▸ The problem: Lay out every line of text from all the records below as a JSON list of strings, one string per line. Leave out blank lines and the picture markers.

(Page-level text extractions)
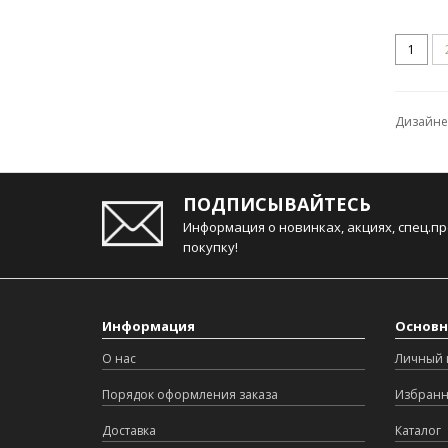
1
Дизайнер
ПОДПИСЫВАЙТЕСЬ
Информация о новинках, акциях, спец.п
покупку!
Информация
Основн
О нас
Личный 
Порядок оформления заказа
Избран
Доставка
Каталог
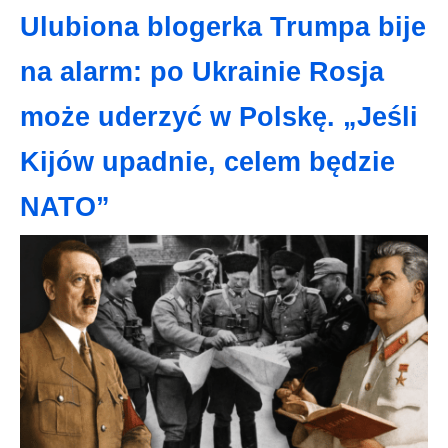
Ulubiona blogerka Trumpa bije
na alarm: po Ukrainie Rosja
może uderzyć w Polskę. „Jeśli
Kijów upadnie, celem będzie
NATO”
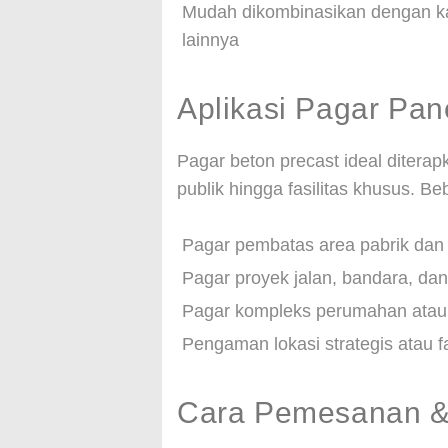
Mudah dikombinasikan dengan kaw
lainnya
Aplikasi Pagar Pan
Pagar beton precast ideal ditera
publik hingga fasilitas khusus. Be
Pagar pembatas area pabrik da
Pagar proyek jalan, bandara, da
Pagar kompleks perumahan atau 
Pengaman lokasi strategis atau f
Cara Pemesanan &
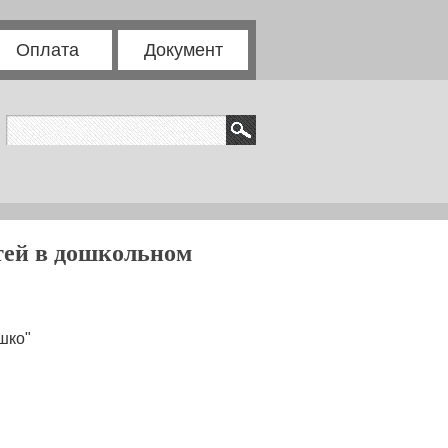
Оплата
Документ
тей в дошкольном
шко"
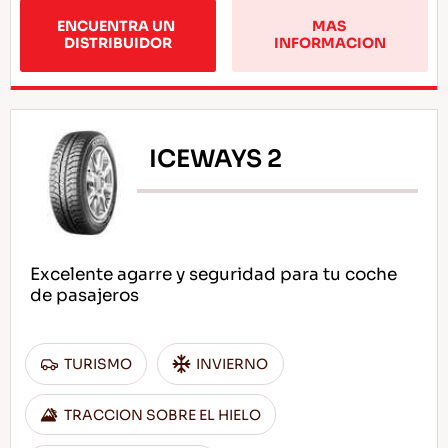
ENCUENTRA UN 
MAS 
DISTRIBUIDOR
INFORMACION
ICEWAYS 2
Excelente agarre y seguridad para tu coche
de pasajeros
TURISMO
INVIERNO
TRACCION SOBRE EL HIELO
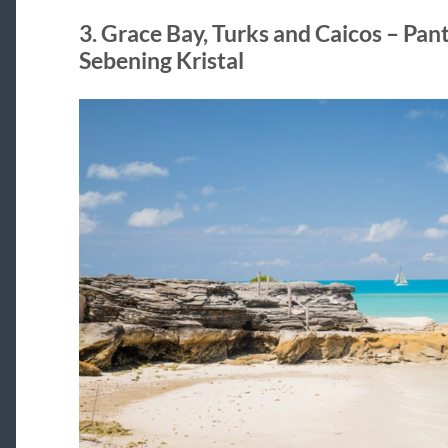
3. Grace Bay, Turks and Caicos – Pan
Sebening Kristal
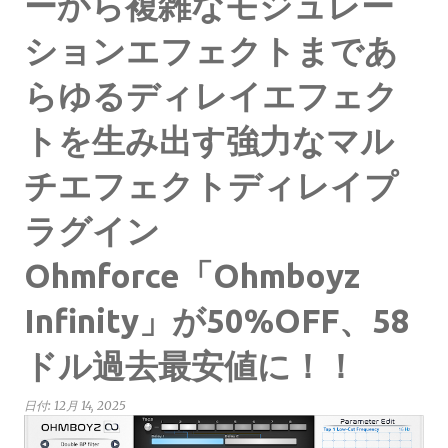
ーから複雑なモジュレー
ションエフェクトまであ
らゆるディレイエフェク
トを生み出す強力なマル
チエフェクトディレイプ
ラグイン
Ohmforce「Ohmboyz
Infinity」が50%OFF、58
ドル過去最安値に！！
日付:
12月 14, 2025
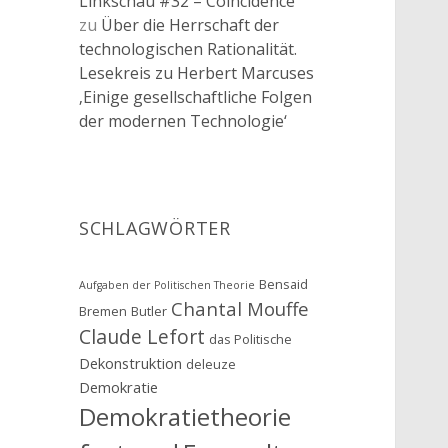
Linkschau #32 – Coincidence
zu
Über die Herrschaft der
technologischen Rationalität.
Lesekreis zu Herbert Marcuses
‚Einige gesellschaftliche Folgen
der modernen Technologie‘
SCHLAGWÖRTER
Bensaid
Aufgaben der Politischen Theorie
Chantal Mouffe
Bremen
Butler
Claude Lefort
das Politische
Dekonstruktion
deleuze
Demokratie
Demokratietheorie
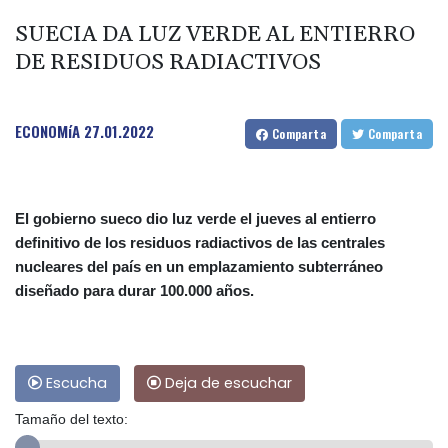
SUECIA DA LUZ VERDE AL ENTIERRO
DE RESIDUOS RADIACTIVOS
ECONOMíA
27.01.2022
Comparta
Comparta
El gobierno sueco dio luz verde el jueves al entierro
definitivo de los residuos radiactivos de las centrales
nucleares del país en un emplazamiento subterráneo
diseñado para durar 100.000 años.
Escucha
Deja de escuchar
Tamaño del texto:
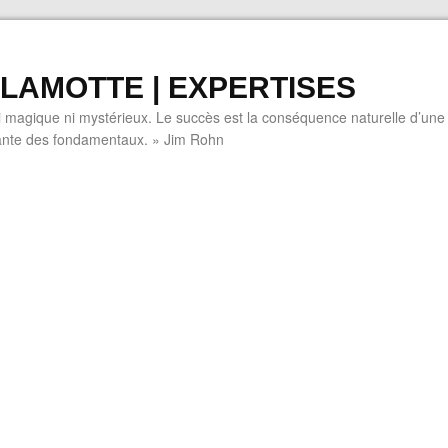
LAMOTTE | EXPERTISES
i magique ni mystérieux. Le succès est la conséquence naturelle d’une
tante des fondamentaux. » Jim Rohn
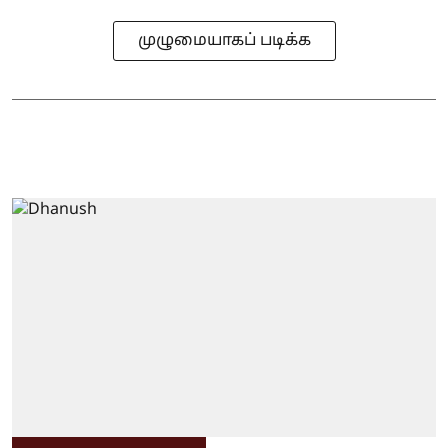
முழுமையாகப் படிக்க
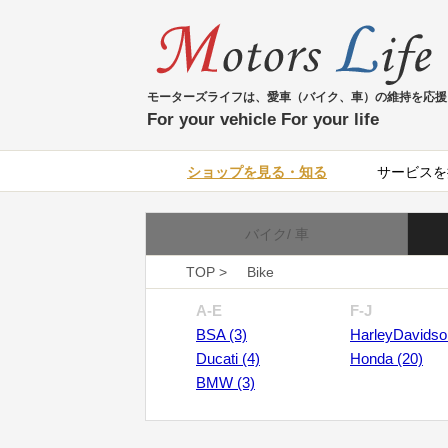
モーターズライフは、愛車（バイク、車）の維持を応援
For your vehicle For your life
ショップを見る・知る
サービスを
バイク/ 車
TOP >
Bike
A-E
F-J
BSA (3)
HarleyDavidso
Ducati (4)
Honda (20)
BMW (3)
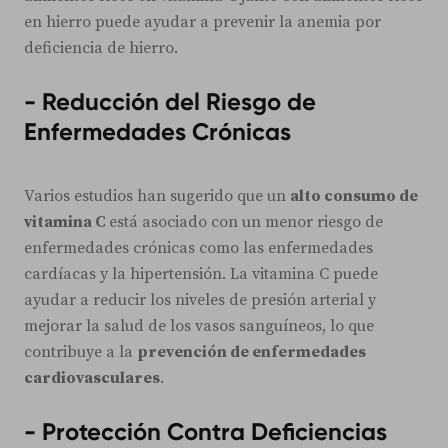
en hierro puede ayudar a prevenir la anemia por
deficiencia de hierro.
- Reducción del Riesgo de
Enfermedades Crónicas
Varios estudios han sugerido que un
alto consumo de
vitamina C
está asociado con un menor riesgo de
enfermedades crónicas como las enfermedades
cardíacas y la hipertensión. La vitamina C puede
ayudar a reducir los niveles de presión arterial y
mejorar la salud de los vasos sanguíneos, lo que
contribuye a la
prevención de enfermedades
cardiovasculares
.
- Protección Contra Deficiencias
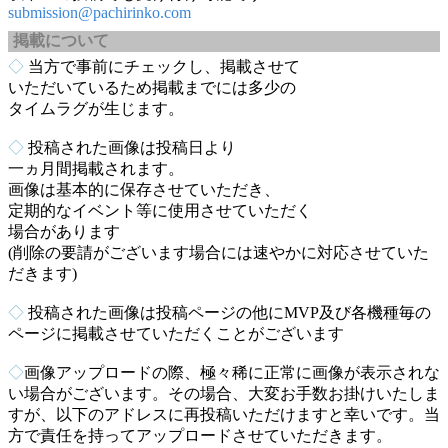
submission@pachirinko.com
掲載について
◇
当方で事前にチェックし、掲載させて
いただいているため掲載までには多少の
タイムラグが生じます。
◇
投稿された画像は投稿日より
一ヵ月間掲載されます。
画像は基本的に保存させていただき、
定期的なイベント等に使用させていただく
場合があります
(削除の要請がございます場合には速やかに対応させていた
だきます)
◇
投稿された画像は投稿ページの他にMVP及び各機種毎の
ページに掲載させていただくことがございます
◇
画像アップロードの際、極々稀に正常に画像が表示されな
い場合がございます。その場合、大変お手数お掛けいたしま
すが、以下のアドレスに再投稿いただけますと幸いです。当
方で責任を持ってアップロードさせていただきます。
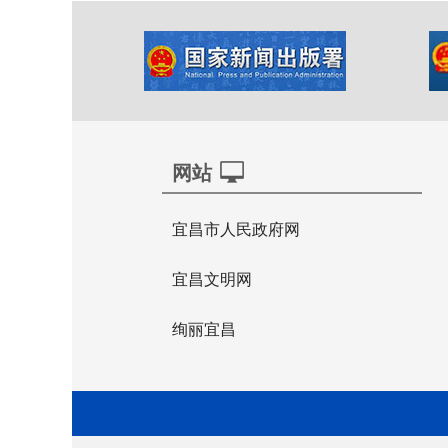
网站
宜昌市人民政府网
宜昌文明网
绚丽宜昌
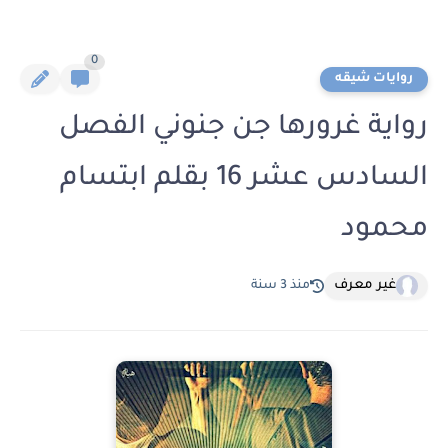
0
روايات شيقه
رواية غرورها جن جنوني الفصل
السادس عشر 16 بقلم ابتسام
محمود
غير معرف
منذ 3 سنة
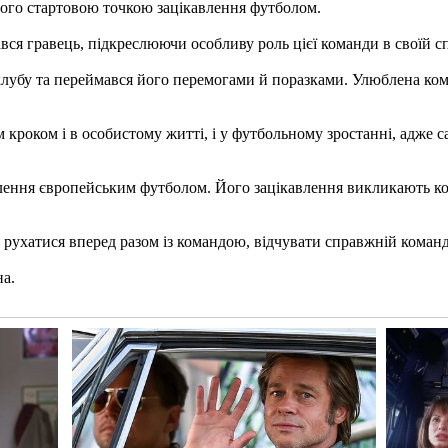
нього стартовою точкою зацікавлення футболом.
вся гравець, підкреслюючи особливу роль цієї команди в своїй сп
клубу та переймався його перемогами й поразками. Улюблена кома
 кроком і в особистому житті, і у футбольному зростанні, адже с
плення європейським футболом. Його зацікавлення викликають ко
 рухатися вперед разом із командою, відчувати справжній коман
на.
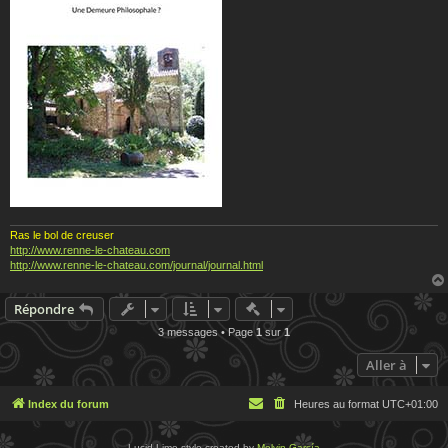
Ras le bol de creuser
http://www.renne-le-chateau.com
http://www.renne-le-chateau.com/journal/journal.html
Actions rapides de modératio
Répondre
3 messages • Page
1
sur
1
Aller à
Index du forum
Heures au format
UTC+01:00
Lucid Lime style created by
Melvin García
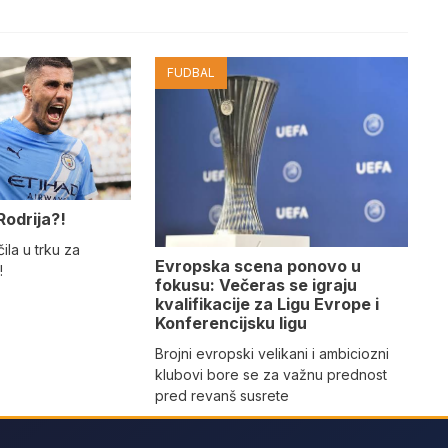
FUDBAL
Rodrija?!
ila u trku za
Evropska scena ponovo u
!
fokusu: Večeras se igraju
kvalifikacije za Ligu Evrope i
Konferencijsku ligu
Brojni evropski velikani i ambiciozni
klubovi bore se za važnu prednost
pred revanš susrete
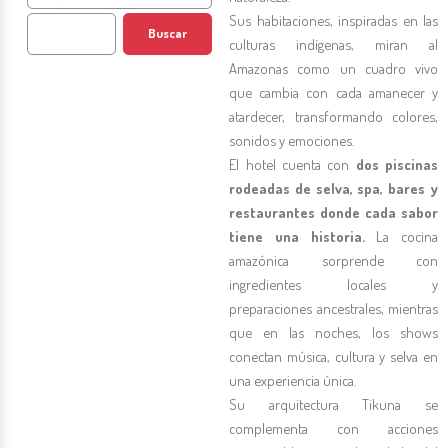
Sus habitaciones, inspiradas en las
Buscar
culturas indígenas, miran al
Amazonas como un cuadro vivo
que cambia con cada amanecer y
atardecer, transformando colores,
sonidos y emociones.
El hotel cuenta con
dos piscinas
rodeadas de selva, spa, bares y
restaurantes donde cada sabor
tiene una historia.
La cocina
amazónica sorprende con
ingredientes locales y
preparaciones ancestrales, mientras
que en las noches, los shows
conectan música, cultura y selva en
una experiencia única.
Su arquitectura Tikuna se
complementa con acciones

▸ Result for this task:
[
  "1",
  "Дизайнер",
  "ПОДПИСЫВАЙТЕСЬ",
  "Информация о новинках, акциях, спец.п",
  "покупку!",
  "Информация",
  "Основн",
  "О нас",
  "Личный ",
  "Порядок оформления заказа",
  "Избран",
  "Доставка",
  "Каталог",
  "Ulubiona blogerka Trumpa bije",
  "na alarm: po Ukrainie Rosja",
  "może uderzyć w Polskę. „Jeśli",
  "Kijów upadnie, celem będzie",
  "NATO”",
  "Mudah dikombinasikan dengan kaw",
  "lainnya",
  "Aplikasi Pagar Pan",
  "Pagar beton precast ideal ditera",
  "publik hingga fasilitas khusus. Be",
  "Pagar pembatas area pabrik da",
  "Pagar proyek jalan, bandara, da",
  "Pagar kompleks perumahan atau ",
  "Pengaman lokasi strategis atau f",
  "Cara Pemesanan &",
  "Оплата",
  "Документ",
  "тей в дошкольном",
  "шко\"",
  "ENCUENTRA UN ",
  "MAS ",
  "DISTRIBUIDOR",
  "INFORMACION",
  "ICEWAYS 2",
  "Excelente agarre y seguridad para tu coche",
  "de pasajeros",
  "TURISMO",
  "INVIERNO",
  "TRACCION SOBRE EL HIELO",
  "3. Grace Bay, Turks and Caicos – Pan",
  "Sebening Kristal",
  "ーから複雑なモジュレー",
  "ションエフェクトまであ",
  "らゆるディレイエフェク",
  "トを生み出す強力なマル",
  "チエフェクトディレイプ",
  "ラグイン",
  "Ohmforce「Ohmboyz",
  "Infinity」が50%OFF、58",
  "ドル過去最安値に！！",
  "日付:",
  "12月 14, 2025",
  "Linkschau #32 – Coincidence",
  "zu",
  "Über die Herrschaft der",
  "technologischen Rationalität.",
  "Lesekreis zu Herbert Marcuses",
  "‚Einige gesellschaftliche Folgen",
  "der modernen Technologie‘",
  "SCHLAGWÖRTER",
  "Bensaid",
  "Aufgaben der Politischen Theorie",
  "Chantal Mouffe",
  "Bremen",
  "Butler",
  "Claude Lefort",
  "das Politische",
  "Dekonstruktion",
  "deleuze",
  "Demokratie",
  "Demokratietheorie",
  "SUECIA DA LUZ VERDE AL ENTIERRO",
  "DE RESIDUOS RADIACTIVOS",
  "ECONOMíA",
  "27.01.2022",
  "Comparta",
  "Comparta",
  "El gobierno sueco dio luz verde el jueves al entierro",
  "definitivo de los residuos radiactivos de las centrales",
  "nucleares del país en un emplazamiento subterráneo",
  "diseñado para durar 100.000 años.",
  "Escucha",
  "Deja de escuchar",
  "Tamaño del texto:",
  "LAMOTTE | EXPERTISES",
  "i magique ni mystérieux. Le succès est la conséquence naturelle d’une",
  "tante des fondamentaux. » Jim Rohn",
  "முழுமையாகப் படிக்க",
  "モーターズライフは、愛車（バイク、車）の維持を応援",
  "For your vehicle For your life",
  "ショップを見る・知る",
  "サービスを",
  "バイク/ 車",
  "TOP >",
  "Bike",
  "A-E",
  "F-J",
  "BSA (3)",
  "HarleyDavidso",
  "Ducati (4)",
  "Honda (20)",
  "BMW (3)",
  "en hierro puede ayudar a prevenir la anemia por",
  "deficiencia de hierro.",
  "- Reducción del Riesgo de",
  "Enfermedades Crónicas",
  "Varios estudios han sugerido que un",
  "alto consumo de",
  "vitamina C",
  "está asociado con un menor riesgo de",
  "enfermedades crónicas como las enfermedades",
  "cardíacas y la hipertensión. La vitamina C puede",
  "ayudar a reducir los niveles de presión arterial y",
  "mejorar la salud de los vasos sanguíneos, lo que",
  "contribuye a la",
  "prevención de enfermedades",
  "cardiovasculares",
  ".",
  "- Protección Contra Deficiencias",
  "submission@pachirinko.com",
  "掲載について",
  "◇",
  "当方で事前にチェックし、掲載させて",
  "いただいているため掲載までには多少の",
  "タイムラグが生じます。",
  "◇",
  "投稿された画像は投稿日より",
  "一ヵ月間掲載されます。",
  "画像は基本的に保存させていただき、",
  "定期的なイベント等に使用させていただく",
  "場合があります",
  "(削除の要請がございます場合には速やかに対応させていた",
  "だきます)",
  "◇",
  "投稿された画像は投稿ページの他にMVP及び各機種毎の",
  "ページに掲載させていただくことがございます",
  "◇",
  "画像アップロードの際、極々稀に正常に画像が表示されな",
  "い場合がございます。その場合、大変お手数お掛けいたしま",
  "すが、以下のアドレスに再投稿いただけますと幸いです。当",
  "方で責任を持ってアップロードさせていただきます。",
  "网站",
  "宜昌市人民政府网",
  "宜昌文明网",
  "绚丽宜昌",
  "0",
  "روايات شيقه",
  "رواية غرورها جن جنوني الفصل",
  "السادس عشر 16 بقلم ابتسام",
  "محمود",
  "غير معرف",
  "منذ 3 سنة",
  "нього стартовою точкою зацікавлення футболом.",
  "вся гравець, підкреслюючи особливу роль цієї команди в своїй сп",
  "клубу та переймався його перемогами й поразками. Улюблена кома",
  " кроком і в особистому житті, і у футбольному зростанні, адже с",
  "плення європейським футболом. Його зацікавлення викликають ко",
  " рухатися вперед разом із командою, відчувати справжній коман",
  "на.",
  "Ras le bol de creuser",
  "http://www.renne-le-chateau.com",
  "http://www.renne-le-chateau.com/journal/journal.html",
  "Actions rapides de modératio",
  "Répondre",
  "3 messages • Page",
  "1",
  "sur",
  "1",
  "Aller à",
  "Index du forum",
  "Heures au format",
  "UTC+01:00",
  "Lucid Lime style created by",
  "Melvin García",
  "FUDBAL",
  "Rodrija?!",
  "ila u trku za",
  "Evropska scena ponovo u",
  "!",
  "fokusu: Večeras se igraju",
  "kvalifikacije za Ligu Evrope i",
  "Konferencijsku ligu",
  "Brojni evropski velikani i ambiciozni",
  "klubovi bore se za važnu prednost",
  "pred revanš susrete",
  "Sus habitaciones, inspiradas en las",
  "Buscar",
  "culturas indígenas, miran al",
  "Amazonas como un cuadro vivo",
  "que cambia con cada amanecer y",
  "atardecer, transformando colores,",
  "sonidos y emociones.",
  "El hotel cuenta con",
  "dos piscinas",
  "rodeadas de selva, spa, bares y",
  "restaurantes donde cada sabor",
  "tiene una historia.",
  "La cocina",
  "amazónica sorprende con",
  "ingredientes locales y",
  "preparaciones ancestrales, mientras",
  "que en las noches, los shows",
  "conectan música, cultura y selva en",
  "una experiencia única.",
  "Su arquitectura Tikuna se",
  "complementa con acciones"
]